The annual Healthy Minds study, which surveys college students worldwide about their mental health, found that in the 2021–22 academic year, 44% reported symptoms of depression and 37% reported anxiety disorders. Those percentages are often higher for groups subjected to systemic barriers and oppression, including Black and transgender students.

The charge of mental health care often falls to university counseling centers, which have the capacity to serve only a percentage of students, explains Resilience Lab Director Megan Kennedy. Be REAL supports students before they may need clinical treatment or intervention—and aims to “create a culture of well-being on college campuses,” she says.

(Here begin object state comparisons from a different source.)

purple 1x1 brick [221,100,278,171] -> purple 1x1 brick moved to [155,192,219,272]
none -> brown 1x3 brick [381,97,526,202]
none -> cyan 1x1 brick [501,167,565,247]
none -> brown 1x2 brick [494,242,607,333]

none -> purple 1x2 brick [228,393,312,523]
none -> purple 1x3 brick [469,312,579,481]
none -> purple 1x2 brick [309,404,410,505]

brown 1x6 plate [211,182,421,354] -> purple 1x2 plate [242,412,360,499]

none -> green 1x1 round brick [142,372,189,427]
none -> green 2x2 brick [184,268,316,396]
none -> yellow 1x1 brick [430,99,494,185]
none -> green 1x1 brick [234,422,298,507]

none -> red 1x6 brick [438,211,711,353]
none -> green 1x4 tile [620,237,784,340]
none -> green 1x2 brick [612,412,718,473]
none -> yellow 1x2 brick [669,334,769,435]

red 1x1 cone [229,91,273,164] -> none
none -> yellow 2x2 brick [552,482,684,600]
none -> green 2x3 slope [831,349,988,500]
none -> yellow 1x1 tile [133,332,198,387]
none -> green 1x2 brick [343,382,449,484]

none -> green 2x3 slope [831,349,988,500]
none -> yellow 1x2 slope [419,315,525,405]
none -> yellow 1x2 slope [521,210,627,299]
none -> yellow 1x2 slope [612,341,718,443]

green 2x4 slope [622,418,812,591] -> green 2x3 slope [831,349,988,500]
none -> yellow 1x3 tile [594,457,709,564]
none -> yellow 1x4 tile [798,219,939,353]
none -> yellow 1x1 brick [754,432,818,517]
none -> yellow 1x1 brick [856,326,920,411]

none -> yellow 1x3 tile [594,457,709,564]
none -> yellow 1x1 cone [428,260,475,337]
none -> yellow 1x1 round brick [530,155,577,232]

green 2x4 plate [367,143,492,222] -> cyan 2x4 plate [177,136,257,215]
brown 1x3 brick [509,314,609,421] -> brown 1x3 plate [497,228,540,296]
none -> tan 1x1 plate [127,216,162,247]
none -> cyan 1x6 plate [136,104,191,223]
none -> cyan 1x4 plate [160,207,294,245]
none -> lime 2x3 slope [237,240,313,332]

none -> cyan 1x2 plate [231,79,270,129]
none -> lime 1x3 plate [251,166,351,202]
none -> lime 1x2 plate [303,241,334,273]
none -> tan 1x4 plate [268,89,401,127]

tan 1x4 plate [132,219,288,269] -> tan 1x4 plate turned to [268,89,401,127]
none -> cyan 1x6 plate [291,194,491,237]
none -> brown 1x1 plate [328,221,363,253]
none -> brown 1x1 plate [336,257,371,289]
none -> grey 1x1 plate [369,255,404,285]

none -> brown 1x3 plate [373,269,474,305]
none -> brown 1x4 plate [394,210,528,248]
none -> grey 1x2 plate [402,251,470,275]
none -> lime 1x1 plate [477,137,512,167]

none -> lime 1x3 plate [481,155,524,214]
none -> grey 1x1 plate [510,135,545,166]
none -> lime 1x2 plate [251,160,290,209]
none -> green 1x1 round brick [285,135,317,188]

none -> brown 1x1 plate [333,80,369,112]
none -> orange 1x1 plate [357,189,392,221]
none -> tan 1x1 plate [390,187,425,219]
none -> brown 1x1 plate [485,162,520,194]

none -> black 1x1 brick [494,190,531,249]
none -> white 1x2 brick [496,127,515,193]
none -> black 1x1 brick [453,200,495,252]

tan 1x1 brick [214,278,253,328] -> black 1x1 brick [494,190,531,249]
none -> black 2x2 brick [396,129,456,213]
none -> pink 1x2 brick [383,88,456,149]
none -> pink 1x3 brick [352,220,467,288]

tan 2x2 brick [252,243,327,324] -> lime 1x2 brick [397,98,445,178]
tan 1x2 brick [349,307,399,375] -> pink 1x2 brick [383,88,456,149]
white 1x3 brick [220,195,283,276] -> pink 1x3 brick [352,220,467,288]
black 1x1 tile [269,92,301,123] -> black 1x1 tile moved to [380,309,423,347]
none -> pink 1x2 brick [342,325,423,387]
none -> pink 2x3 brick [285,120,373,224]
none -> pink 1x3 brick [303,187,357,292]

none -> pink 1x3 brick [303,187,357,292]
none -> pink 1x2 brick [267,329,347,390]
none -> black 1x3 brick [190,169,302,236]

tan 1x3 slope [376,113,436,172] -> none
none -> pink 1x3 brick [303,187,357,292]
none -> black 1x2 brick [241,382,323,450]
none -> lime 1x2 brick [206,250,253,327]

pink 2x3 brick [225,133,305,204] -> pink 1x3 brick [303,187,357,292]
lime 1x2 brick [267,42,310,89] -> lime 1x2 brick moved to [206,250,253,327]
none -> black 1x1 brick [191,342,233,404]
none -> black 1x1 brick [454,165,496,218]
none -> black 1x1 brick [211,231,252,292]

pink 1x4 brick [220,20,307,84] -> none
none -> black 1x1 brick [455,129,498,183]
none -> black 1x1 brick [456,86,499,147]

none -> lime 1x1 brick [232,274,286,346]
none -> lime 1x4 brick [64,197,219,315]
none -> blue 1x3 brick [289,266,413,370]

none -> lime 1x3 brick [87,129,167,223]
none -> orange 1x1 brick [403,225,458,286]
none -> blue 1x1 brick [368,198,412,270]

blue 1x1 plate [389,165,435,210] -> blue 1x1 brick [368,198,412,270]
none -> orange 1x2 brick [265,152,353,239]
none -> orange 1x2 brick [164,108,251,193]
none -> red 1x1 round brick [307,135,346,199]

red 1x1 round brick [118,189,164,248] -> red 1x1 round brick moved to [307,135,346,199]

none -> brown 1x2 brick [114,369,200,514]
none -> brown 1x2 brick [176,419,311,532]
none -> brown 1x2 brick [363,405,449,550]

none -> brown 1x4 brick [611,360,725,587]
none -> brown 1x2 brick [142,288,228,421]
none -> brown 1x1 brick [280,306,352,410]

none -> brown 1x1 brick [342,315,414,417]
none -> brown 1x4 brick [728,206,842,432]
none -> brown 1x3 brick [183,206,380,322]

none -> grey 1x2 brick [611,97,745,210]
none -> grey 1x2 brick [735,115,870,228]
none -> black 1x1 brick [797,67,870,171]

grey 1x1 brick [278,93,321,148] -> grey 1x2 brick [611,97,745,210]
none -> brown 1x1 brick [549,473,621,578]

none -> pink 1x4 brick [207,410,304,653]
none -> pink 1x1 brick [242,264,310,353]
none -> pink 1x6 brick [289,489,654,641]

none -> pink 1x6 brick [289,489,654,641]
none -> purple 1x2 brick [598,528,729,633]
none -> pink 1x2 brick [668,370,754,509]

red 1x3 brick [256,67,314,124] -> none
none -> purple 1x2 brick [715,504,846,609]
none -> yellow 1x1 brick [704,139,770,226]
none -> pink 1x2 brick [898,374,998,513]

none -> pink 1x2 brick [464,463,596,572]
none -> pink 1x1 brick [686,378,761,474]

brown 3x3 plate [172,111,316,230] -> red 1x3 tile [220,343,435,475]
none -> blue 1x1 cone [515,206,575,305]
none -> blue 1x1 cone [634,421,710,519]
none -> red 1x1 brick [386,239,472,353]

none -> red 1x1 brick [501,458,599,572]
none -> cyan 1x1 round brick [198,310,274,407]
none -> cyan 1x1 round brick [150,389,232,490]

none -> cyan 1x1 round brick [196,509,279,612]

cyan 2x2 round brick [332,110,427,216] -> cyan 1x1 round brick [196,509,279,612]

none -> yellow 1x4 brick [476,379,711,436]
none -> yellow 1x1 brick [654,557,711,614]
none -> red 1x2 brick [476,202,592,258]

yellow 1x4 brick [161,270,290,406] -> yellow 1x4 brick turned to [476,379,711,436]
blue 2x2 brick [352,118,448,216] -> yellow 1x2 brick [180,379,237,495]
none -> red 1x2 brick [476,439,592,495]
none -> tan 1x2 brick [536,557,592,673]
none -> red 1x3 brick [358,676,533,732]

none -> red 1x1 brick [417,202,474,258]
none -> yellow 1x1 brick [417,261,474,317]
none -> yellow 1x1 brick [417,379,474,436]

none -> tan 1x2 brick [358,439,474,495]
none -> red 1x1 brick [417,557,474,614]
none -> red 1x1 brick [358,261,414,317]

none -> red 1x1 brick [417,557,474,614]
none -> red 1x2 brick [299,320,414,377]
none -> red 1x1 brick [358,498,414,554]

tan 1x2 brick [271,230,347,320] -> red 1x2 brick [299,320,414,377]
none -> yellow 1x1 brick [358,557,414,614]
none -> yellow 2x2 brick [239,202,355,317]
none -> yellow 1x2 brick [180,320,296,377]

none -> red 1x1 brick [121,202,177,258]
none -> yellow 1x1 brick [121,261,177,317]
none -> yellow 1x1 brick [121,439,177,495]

Research shows the program is working. In 2017, Lengua and her CCFW colleagues rolled out Be REAL to more than 200 students in UW residence halls. The results from that first study were overwhelmingly positive, with students reporting more happiness, resilience and social connection—and less stress and anxiety. Those results, plus student and facilitator feedback, helped fine-tune the program and amplify the most effective parts in its next iteration.

One of the program’s goals is to reach groups that have been historically or institutionally excluded, so the Resilience Lab offered Be REAL in affinity spaces like the Q Center, which supports LGBTQIA+ students. Partnering with advisers and mentors within those groups, and training them to facilitate Be REAL, helps create a setting where students feel support-ed and understood, Lengua says.

By mobilizing staff members to lead groups, we’re able to reach more students, specifically those who might not go to the counseling center.

Megan Kennedy, Resilience Lab director

The next logical step was to extend Be REAL to staff and faculty working directly with students. “If we can build the resilience of staff and instructors, we might also improve the culture of well-being overall for everybody,” says Kennedy. “By mobilizing staff members to lead groups, we’re able to reach more students, specifically those who might not go to the counseling center.” Of the 400 staff and faculty who have participated in Be REAL, 70 are now trained facilitators.

Be REAL came into Professor Michelle H. Martin’s life during the COVID-19 pandemic, offering her a necessary space to slow down and connect with others. She loved the ability to choose which strategies worked for her. “It draws on so many different practices that if there’s something that doesn’t feel like you, you can skip it and do something else,” says Martin, the Beverly Cleary Professor for Children and Youth Services in the Information School.

Martin instantly saw the benefits of being able to create that space for her students and academic colleagues and signed up for facilitator training. She incorporated Be REAL into a study abroad program she led to New Zealand this past summer and intends to make it part of a retreat she’s helping plan for Black faculty.

Both Kennedy and Lengua say they’re excited to see facilitators like Martin make Be REAL their own. Some departments are offering Be REAL as a credit course, while other instructors are integrating Be REAL content into their curriculum. Lengua notes, “It really gives students the maximum flexibility in terms of where it fits into their lives to access the program.”

Be REAL is also expanding to other campuses in Washington and across the country. With support from a UW Population Health Initiative grant, CCFW collaborated with the Resilience Lab to train facilitators at 18 other institutions, including Washington State University, Western Washing-ton University, Seattle University, the University of Texas at Austin and Johns Hopkins University.

This cross-campus collaboration is key to Be REAL’s success in creating lasting culture change, Kennedy says. “Students are more resilient because they know how to cope with stress more effectively,” she adds. “But our entire community is working toward that outcome, too. That’s something we can’t capture in the research.”